WHAT TO PRODUCE >> Could you copy out every line of the material below word for word, leaving out the pictures?

PROVIDED DATA >>
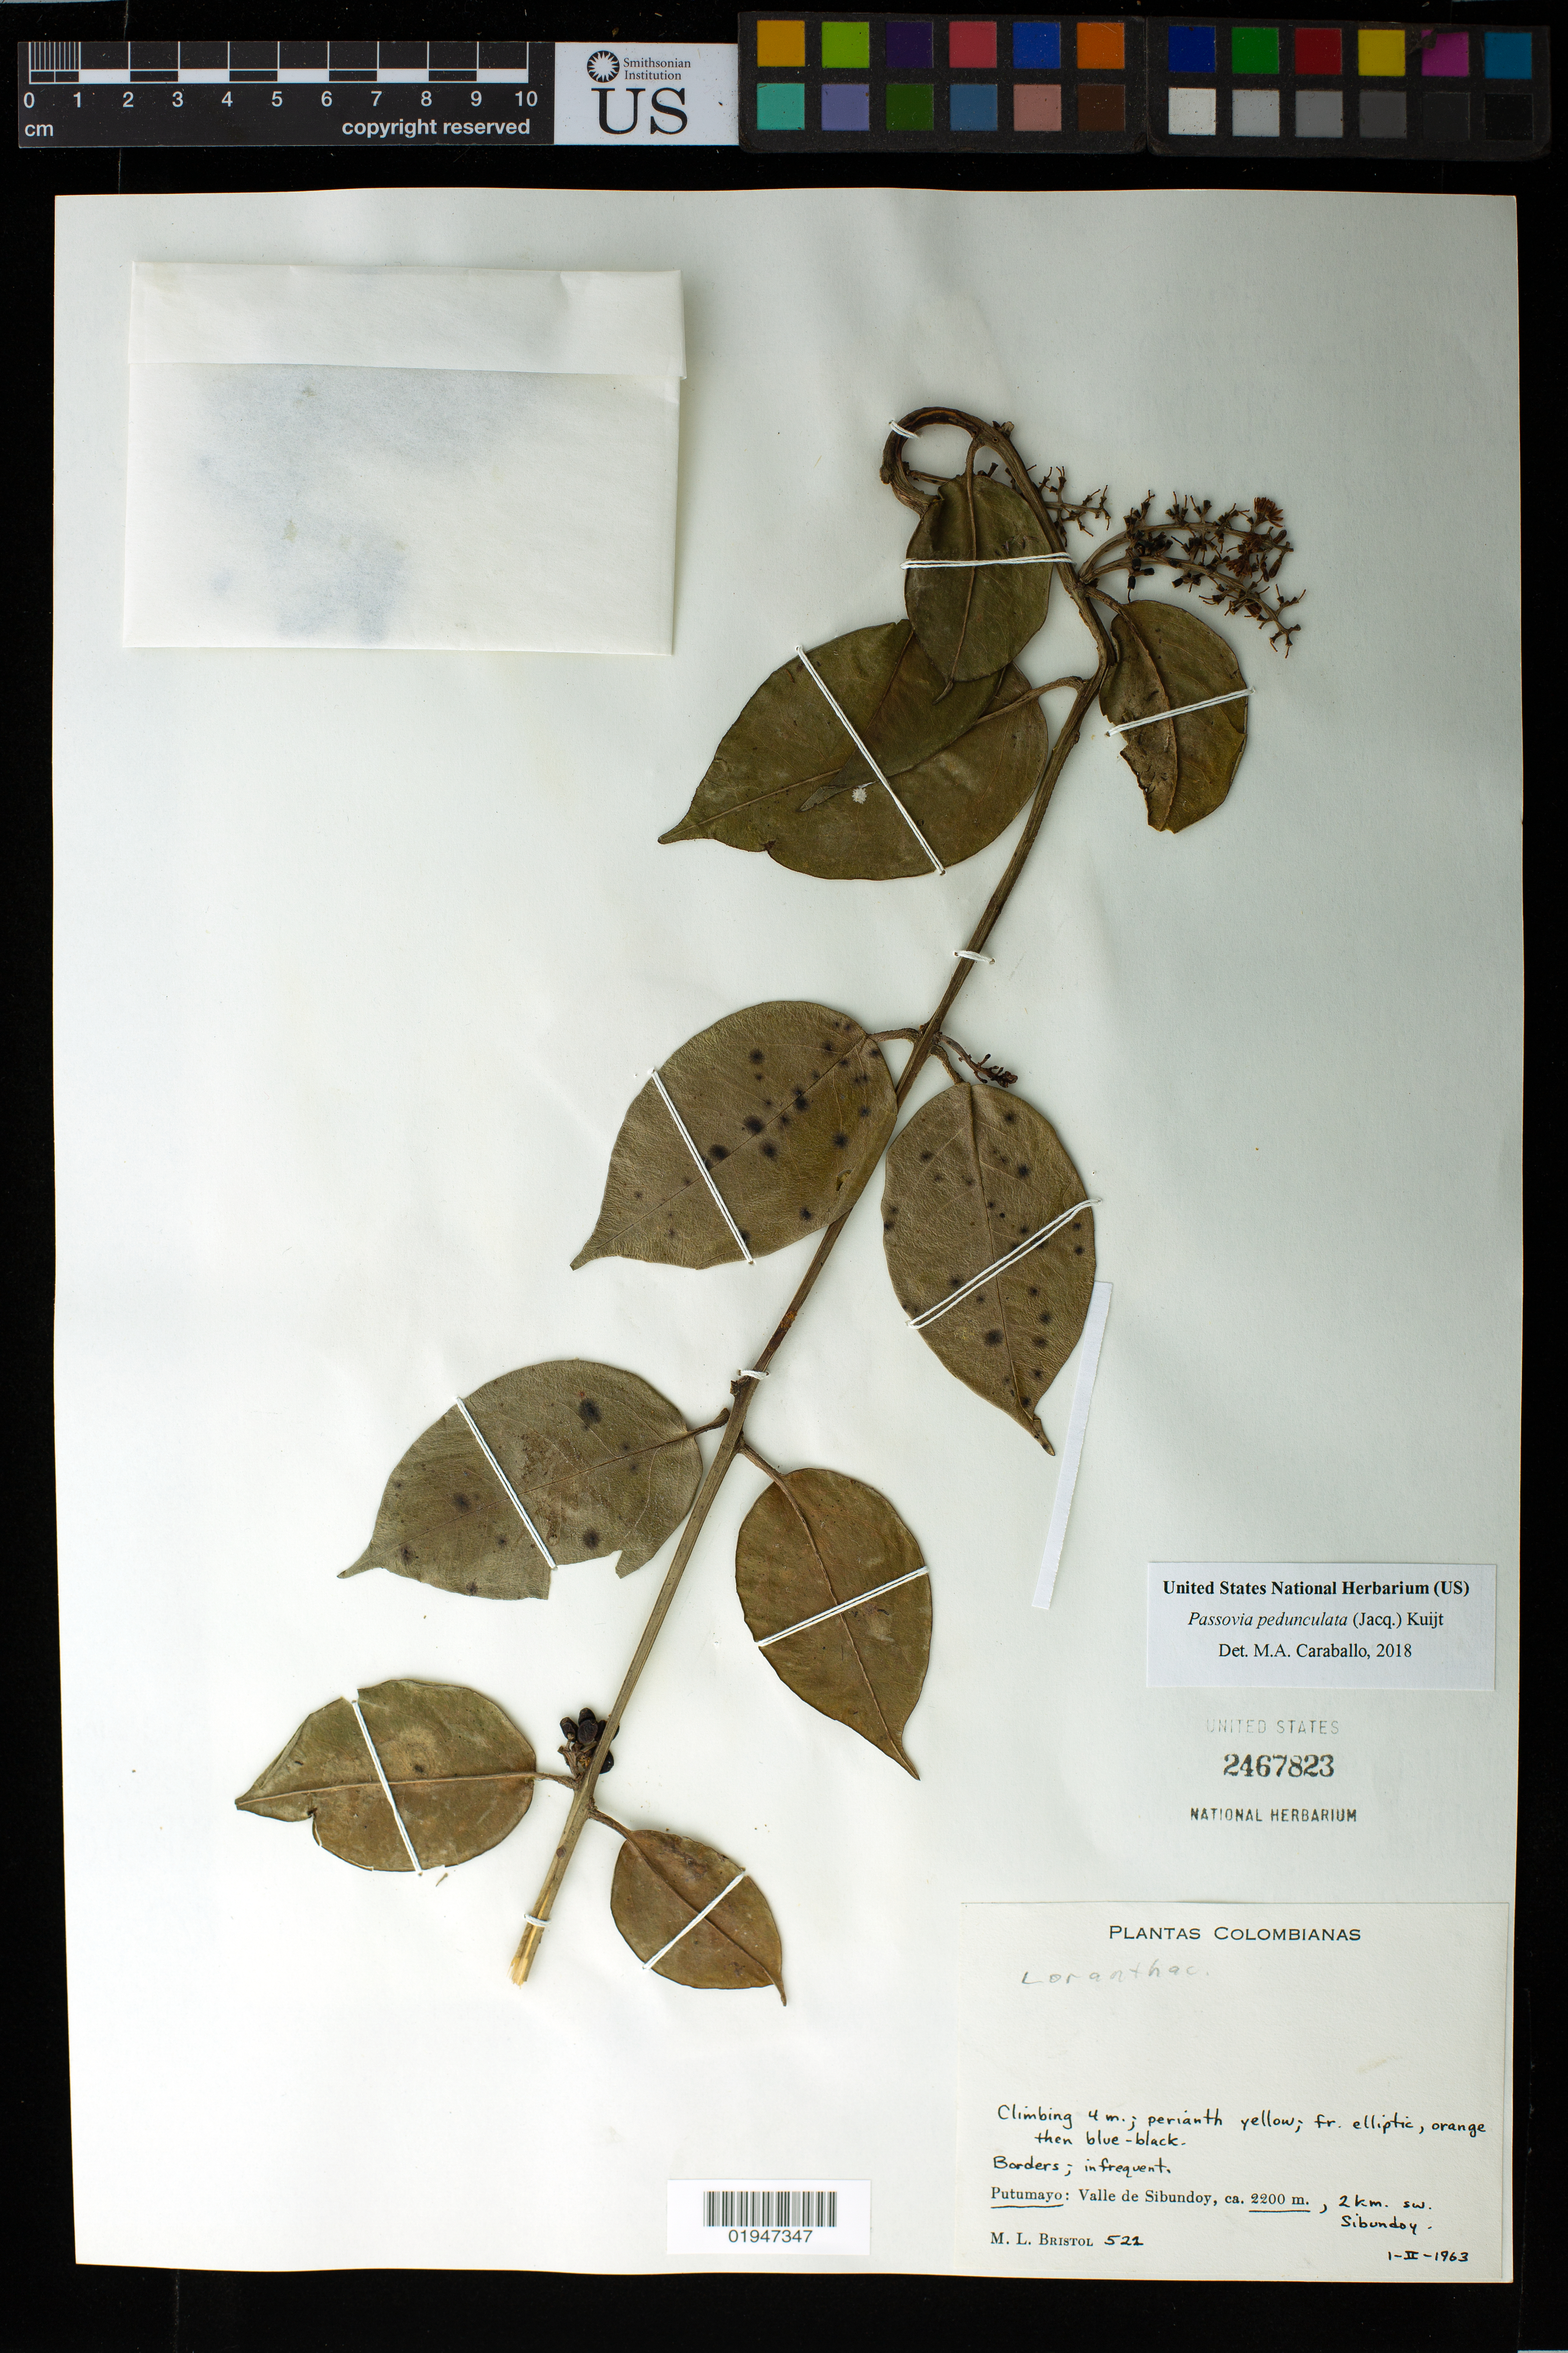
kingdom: Plantae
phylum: Tracheophyta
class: Magnoliopsida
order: Santalales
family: Loranthaceae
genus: Passovia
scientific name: Passovia pedunculata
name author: (Jacq.) Kuijt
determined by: Caraballo-Ortiz, Marcos A., (MISS), University of Mississippi (UNITED STATES)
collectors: M. L. Bristol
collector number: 522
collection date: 1963-02-01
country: Colombia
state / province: Putumayo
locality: Valle de Sibundoy, 2 km SW Sibundoy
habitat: Borders; infrequent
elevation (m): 2200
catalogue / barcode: US 2467823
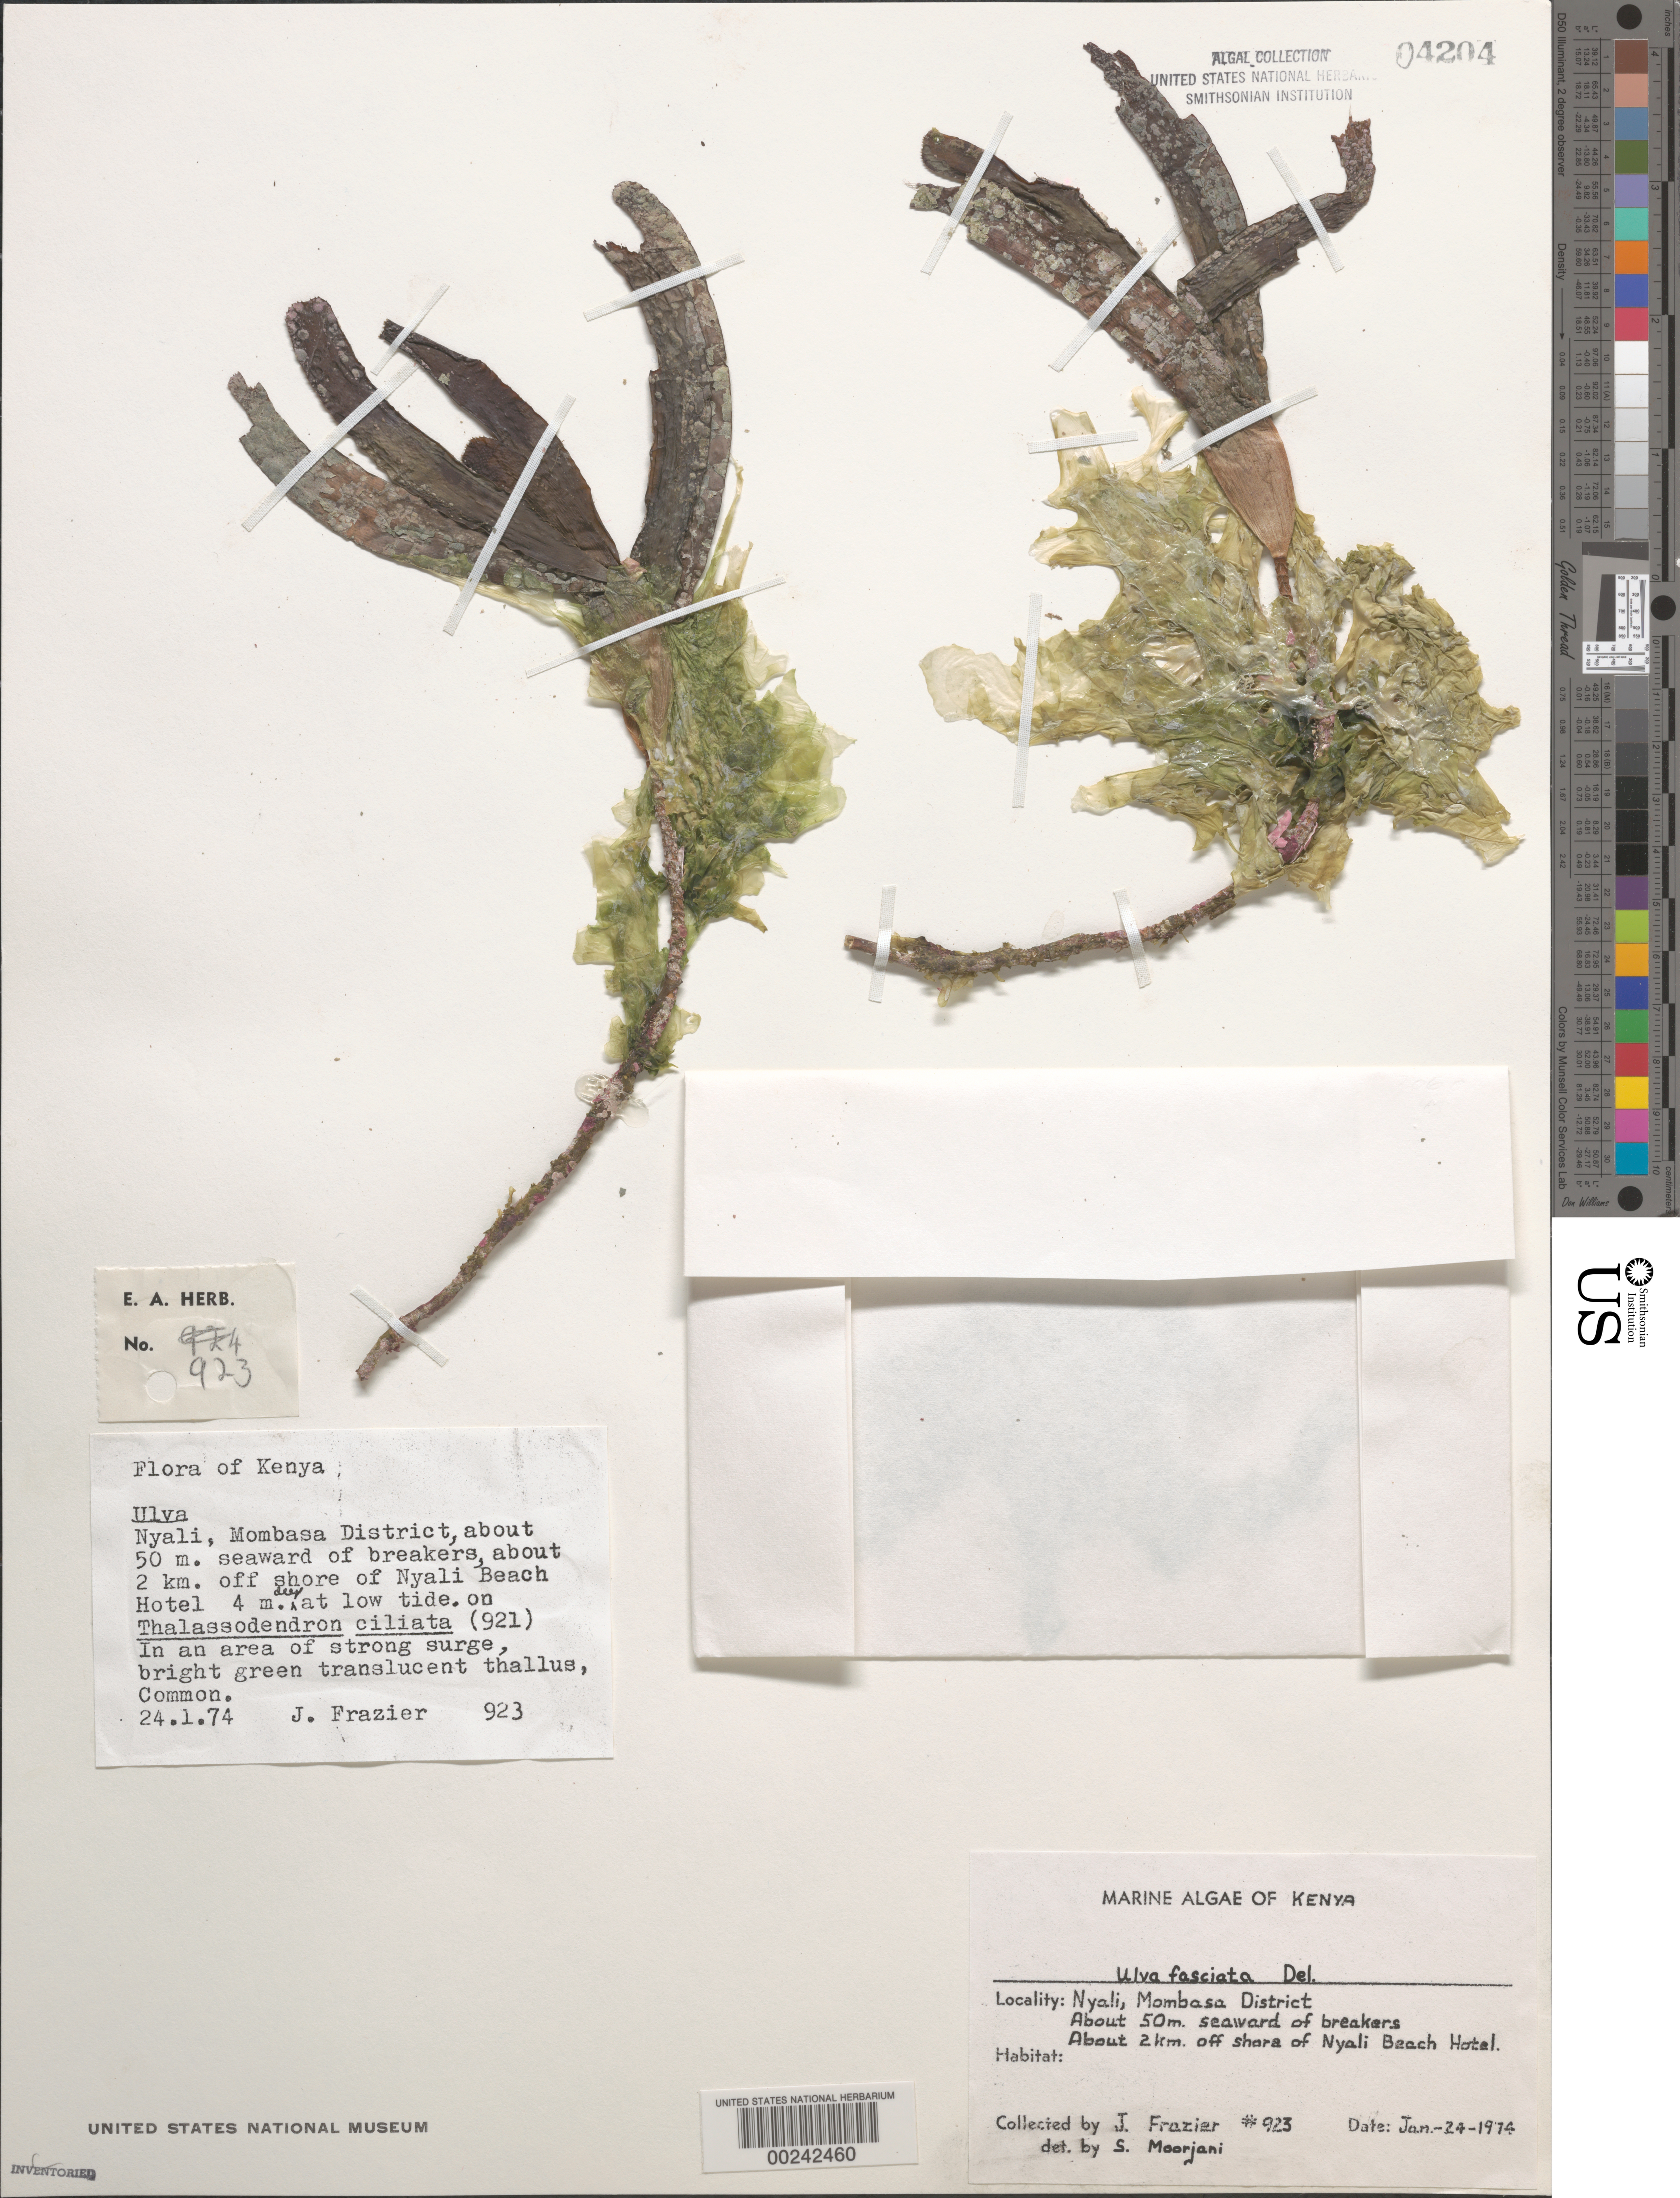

ANSWER IN FULL >>
kingdom: Plantae
phylum: Tracheophyta
class: Magnoliopsida
order: Santalales
family: Loranthaceae
genus: Passovia
scientific name: Passovia pedunculata
name author: (Jacq.) Kuijt
determined by: Caraballo-Ortiz, Marcos A., (MISS), University of Mississippi (UNITED STATES)
collectors: M. L. Bristol
collector number: 522
collection date: 1963-02-01
country: Colombia
state / province: Putumayo
locality: Valle de Sibundoy, 2 km SW Sibundoy
habitat: Borders; infrequent
elevation (m): 2200
catalogue / barcode: US 2467823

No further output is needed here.